Haunts est le second volet d'une trilogie qu'il s'applique déjà à terminer,
pour lui
permettre, peut-être, d’aller ailleurs… Comme un
passage obligé, dans Trying to
Dance, Engström a exploré, jusqu’aux limites, la
question de l’autoportrait avec
l’obstination et la recherche approfondie de celui qui veut en évacuer
la question.
La danse comme une ronde infernale, le cercle qui tourne sur lui-même.
Je danse
mais celui en face qui danse pourrait être moi, différent
mais semblable, je danse
parce qu’ils dansent, et cela existe parce que j’existe.
Moi, l’ami en face, l’un
n’existe pas sans l’autre, vertige égocentrique.

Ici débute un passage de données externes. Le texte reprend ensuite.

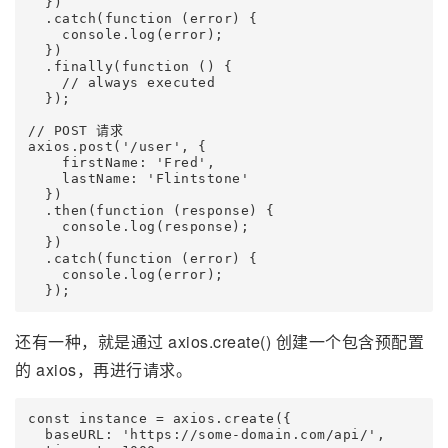
  })

  .catch(function (error) {

    console.log(error);

  })

  .finally(function () {

    // always executed

  });

// POST 请求

axios.post('/user', {

    firstName: 'Fred',

    lastName: 'Flintstone'

  })

  .then(function (response) {

    console.log(response);

  })

  .catch(function (error) {

    console.log(error);

还有一种，就是通过 axios.create() 创建一个包含预配置
的 axios，再进行请求。
const instance = axios.create({

  baseURL: 'https://some-domain.com/api/',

Avec Haunts, JH sort du cercle et casse la ronde, violemment, sans
délicatesse
aucune. Dans Trying to dance, avec ses chambres d’hôtel
où le vide gardait
la présence d’égarements, où des feux jaillissaient
au milieu de nulle part, dans
ses paysages tristes de villes oubliées, on pressentait une
suite chaotique plutôt
que sereine.
Tout en revenant parfois sur lui-même avec une triste dérision
et un apitoiement
amusé, JH aborde avec Haunts le monde à l’aune
de sa violence, de sa vulgarité,
sa vanité, sa propre perdition. L’alcool, le sexe triste
et sans tendresse, la fête
jusqu’à n’en plus pouvoir, les gens qui cherchent
le dehors pour échapper à une
solitude qui suinte malgré tout, le quotidien comme un relent
nauséeux de la perte
de repères. Les paysages, urbains ou bucoliques, nous renvoient
au vide et même
semblent nous contempler, nous interroger sur la façon de remplir
ce vide.
Il y a le rythme, saccadé et strident, déstabilisant,
d’une musique qui se place
loin des berceuses scandinaves d’une enfance qui, bien morte,
n’est plus q’un pur
souvenir. Il scande la course, la fuite en avant, de celui qui, désespéré,
semble
enfermé dans un mauvais spectacle, tenaillé par l’envie
d’en sortir et de trouver
au-delà des paysages silencieux une suite au monde qui le hante.